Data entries
::::
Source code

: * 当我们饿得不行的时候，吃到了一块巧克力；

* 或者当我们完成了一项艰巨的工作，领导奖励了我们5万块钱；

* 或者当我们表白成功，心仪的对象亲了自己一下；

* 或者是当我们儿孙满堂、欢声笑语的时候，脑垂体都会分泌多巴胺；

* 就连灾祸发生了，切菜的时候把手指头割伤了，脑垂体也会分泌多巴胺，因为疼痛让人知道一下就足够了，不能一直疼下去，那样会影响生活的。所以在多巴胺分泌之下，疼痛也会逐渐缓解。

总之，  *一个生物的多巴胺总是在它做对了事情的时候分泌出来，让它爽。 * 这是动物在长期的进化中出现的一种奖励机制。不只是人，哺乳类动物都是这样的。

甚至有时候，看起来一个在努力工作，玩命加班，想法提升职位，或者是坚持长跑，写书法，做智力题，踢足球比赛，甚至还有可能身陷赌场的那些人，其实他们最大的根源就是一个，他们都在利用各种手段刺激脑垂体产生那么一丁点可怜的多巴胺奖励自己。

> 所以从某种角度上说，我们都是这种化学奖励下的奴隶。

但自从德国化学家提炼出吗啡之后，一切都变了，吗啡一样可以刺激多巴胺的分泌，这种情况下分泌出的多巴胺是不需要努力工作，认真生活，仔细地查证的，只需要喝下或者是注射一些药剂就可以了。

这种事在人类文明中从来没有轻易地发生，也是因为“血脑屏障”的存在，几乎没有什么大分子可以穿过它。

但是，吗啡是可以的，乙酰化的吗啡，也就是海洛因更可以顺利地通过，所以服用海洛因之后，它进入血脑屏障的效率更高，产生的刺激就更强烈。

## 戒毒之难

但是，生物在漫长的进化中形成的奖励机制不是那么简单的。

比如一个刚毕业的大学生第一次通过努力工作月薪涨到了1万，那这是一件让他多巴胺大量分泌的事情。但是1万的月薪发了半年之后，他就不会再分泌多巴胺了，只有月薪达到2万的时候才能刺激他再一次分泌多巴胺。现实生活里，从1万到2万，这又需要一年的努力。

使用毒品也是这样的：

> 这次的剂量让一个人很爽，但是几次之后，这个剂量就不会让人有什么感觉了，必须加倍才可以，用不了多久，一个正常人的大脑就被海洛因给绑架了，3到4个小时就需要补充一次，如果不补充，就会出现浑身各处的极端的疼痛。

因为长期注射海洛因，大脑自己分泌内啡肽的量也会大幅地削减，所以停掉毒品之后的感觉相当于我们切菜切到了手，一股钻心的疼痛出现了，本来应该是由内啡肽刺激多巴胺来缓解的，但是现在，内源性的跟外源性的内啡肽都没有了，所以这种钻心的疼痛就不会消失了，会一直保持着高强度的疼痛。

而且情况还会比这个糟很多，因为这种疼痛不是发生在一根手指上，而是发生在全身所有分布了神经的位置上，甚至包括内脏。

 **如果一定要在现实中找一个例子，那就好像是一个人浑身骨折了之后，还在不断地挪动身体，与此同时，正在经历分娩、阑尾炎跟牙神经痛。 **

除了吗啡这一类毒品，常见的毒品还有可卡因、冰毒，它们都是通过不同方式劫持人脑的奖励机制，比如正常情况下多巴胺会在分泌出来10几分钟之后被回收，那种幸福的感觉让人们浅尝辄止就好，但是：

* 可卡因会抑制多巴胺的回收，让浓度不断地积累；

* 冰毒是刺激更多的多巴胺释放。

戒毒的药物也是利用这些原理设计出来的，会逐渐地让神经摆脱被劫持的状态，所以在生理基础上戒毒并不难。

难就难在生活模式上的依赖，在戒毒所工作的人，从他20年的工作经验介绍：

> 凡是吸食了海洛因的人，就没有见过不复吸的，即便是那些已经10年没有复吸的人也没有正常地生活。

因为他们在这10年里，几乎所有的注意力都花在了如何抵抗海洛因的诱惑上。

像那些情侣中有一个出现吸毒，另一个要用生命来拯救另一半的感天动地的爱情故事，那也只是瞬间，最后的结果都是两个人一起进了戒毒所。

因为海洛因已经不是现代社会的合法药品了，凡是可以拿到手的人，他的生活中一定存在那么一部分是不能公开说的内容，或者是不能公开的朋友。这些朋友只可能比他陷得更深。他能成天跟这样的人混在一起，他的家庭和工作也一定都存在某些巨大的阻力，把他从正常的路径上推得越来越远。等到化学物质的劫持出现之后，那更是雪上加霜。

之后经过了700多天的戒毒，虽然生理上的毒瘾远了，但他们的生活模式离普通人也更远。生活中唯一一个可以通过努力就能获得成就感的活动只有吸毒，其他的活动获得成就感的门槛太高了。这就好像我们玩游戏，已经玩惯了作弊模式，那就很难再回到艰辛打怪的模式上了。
::::
▶ What is expected
The line containing "戒毒的药物也是利用这些原理设" begins the span, and the last line of the records above ends it. Return that span exactly, and nothing outside it.

▶ Exercise solution
戒毒的药物也是利用这些原理设计出来的，会逐渐地让神经摆脱被劫持的状态，所以在生理基础上戒毒并不难。

难就难在生活模式上的依赖，在戒毒所工作的人，从他20年的工作经验介绍：

> 凡是吸食了海洛因的人，就没有见过不复吸的，即便是那些已经10年没有复吸的人也没有正常地生活。

因为他们在这10年里，几乎所有的注意力都花在了如何抵抗海洛因的诱惑上。

像那些情侣中有一个出现吸毒，另一个要用生命来拯救另一半的感天动地的爱情故事，那也只是瞬间，最后的结果都是两个人一起进了戒毒所。

因为海洛因已经不是现代社会的合法药品了，凡是可以拿到手的人，他的生活中一定存在那么一部分是不能公开说的内容，或者是不能公开的朋友。这些朋友只可能比他陷得更深。他能成天跟这样的人混在一起，他的家庭和工作也一定都存在某些巨大的阻力，把他从正常的路径上推得越来越远。等到化学物质的劫持出现之后，那更是雪上加霜。

之后经过了700多天的戒毒，虽然生理上的毒瘾远了，但他们的生活模式离普通人也更远。生活中唯一一个可以通过努力就能获得成就感的活动只有吸毒，其他的活动获得成就感的门槛太高了。这就好像我们玩游戏，已经玩惯了作弊模式，那就很难再回到艰辛打怪的模式上了。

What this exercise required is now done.